The predominant quandary regarding pediatric patellar fractures is the diagnosis. Often, congenital anomalies may mimic fractures [8,9]. Another issue in such cases is difficulty in gauging the size of the fracture fragments, more so in sleeve-type fractures due to the cartilaginous nature of the patella [3]. Belman and Neviaser [1] reported that missed or delayed diagnoses are common for patellar fractures in children. Sleeve-type patellar fractures often occur in children who take part in activities requiring knee extension force with quadriceps contraction against resistance, with injury occurring on the supporting leg. Hence, this form of injury is unlike those due to direct knee trauma [5].
To be aware of the possibility of such an injury, a good history along with characteristic radiological features should lead to the diagnosis. The avulsed patellar fragment invariably includes a sizable sleeve of cartilage; it is imperative that this fragment must be accurately reduced to re-establish the articular surface of patella [5].
The treatment of paediatric patellar fractures with splints in the lower limb extension can result in a reconstruction of the extensor apparatus, but a patellar deformity can remain (megapatella) with motion restraint, especially in extension [17,18]. Extensor mechanism reconstruction surgery with absorbable sutures has not shown good results [5,18,19]. The most ideal treatment method seems to be the rigid internal fixation of the fracture with emphasis on anatomical reduction and the realignment of the joint cartilage [5]. When bone fragments are small, internal fixation must be performed by a tension band [5,12]. The stability of internal fixation can be augmented by suturing medial and lateral retinacula which is very important. With rigid fixation, active flexion and extension exercises of the knee are initiated as early as possible as soon as the wound has healed and a normal range of movements of the knee was achieved within a few weeks as we observed in our case.
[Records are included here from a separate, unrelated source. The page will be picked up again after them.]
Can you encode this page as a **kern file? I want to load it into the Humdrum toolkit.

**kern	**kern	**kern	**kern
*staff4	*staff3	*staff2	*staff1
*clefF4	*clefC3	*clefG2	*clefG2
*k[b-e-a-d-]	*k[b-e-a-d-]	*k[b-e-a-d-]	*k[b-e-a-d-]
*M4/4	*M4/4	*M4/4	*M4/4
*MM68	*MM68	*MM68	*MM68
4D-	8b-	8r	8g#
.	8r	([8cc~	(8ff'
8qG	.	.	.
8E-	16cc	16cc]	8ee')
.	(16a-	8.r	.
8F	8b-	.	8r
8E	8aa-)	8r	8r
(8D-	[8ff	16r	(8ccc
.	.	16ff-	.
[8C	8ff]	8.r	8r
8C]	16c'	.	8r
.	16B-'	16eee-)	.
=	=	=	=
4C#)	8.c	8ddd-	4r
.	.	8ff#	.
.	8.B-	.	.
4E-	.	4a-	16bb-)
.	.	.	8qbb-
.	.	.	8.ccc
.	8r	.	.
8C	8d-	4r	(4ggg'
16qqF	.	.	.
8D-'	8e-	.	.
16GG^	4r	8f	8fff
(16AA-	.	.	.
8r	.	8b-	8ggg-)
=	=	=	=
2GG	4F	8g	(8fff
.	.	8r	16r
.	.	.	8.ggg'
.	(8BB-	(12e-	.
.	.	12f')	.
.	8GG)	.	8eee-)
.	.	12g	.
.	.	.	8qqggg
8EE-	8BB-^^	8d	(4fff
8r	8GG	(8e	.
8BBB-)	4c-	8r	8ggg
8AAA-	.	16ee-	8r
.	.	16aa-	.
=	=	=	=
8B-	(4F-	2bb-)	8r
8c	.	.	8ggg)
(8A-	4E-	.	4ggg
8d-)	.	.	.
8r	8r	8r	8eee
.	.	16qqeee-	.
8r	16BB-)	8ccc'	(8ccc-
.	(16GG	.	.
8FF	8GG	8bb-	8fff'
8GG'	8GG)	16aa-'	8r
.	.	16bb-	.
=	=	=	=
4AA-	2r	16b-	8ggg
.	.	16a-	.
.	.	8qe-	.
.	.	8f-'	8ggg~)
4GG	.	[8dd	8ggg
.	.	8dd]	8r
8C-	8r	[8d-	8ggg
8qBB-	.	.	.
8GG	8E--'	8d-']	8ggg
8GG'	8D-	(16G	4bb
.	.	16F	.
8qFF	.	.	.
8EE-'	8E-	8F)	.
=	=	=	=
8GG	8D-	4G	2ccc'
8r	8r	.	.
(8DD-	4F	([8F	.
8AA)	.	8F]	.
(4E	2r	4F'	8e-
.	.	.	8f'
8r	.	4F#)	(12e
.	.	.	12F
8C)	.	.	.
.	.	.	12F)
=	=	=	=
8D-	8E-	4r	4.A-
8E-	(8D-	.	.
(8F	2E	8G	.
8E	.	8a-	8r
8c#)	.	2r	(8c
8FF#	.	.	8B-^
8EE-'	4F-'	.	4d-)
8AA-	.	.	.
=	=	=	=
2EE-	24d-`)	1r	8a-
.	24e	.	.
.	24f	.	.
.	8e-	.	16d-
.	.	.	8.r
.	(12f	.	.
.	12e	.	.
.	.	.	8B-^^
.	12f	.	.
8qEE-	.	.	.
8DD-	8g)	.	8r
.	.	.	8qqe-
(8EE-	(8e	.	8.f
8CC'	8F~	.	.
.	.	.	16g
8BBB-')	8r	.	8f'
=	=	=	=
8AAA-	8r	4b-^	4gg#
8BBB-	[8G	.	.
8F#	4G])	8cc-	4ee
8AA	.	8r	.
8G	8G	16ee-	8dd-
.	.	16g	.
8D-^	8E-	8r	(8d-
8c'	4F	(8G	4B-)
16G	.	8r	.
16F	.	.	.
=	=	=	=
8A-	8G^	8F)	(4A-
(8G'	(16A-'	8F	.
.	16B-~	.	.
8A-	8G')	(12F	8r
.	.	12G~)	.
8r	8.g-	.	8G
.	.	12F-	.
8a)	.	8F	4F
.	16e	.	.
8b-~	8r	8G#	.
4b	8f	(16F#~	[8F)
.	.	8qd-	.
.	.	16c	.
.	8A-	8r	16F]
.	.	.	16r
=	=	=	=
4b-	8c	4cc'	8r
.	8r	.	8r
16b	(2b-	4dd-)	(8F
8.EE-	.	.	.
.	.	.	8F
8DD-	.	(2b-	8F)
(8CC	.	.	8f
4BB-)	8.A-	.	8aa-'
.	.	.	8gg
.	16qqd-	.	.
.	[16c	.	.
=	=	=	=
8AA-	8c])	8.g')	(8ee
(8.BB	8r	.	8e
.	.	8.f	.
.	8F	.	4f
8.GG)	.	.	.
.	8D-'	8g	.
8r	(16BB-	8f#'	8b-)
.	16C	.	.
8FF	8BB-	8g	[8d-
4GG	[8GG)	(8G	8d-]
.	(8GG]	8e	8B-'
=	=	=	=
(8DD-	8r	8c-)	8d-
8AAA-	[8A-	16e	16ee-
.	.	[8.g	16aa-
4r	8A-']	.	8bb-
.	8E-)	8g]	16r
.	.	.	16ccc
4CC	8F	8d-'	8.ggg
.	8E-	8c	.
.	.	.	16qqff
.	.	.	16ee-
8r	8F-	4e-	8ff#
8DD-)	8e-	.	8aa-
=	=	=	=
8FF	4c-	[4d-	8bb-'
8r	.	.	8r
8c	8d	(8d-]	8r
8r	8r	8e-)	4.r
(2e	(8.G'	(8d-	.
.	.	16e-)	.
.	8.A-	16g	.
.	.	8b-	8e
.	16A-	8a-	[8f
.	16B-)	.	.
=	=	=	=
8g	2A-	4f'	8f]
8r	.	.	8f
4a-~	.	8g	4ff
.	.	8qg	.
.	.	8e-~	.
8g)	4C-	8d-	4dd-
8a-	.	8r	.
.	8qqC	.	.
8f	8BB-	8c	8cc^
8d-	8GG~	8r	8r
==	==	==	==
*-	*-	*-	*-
Tsubosaka et al. [19] has reported a case of fracture patella in a 12 year old boy following a skateboard injury. As tension band wiring was unsuccessful, it was treated with trans osseous tunnelling and suturing with ethibond 5 and cerclage wiring of patella.
Ndeleva et al. [20] has reported a case of transverse fracture patella in a 10 year old boy 2 months after a fall. He was treated with tension band wiring.
Johan Kirkegaard et al. [21] has reported a case of fracture patella
in a 11 year old boy which was missed initially and later diagnosed
after 6 weeks with an MRI scan. He was treated with open reduction
and fixation of patella using cerclage and fiber wire sutures.
Although fractures of the patella in children are uncommon, we
should think of it as one of differential diagnoses in cases of acute
knee injuries, especially when the injury was caused by excessive
force such as jumping or sports injuries. The diagnosis can often be
missed in fractures with a very small Avulsed bony fragment. We
suggest MRI scans in doubtful cases for early diagnosis and early
surgical intervention and internal fixation with mobilisation can
achieve excellent results for displaced fractures of the patella.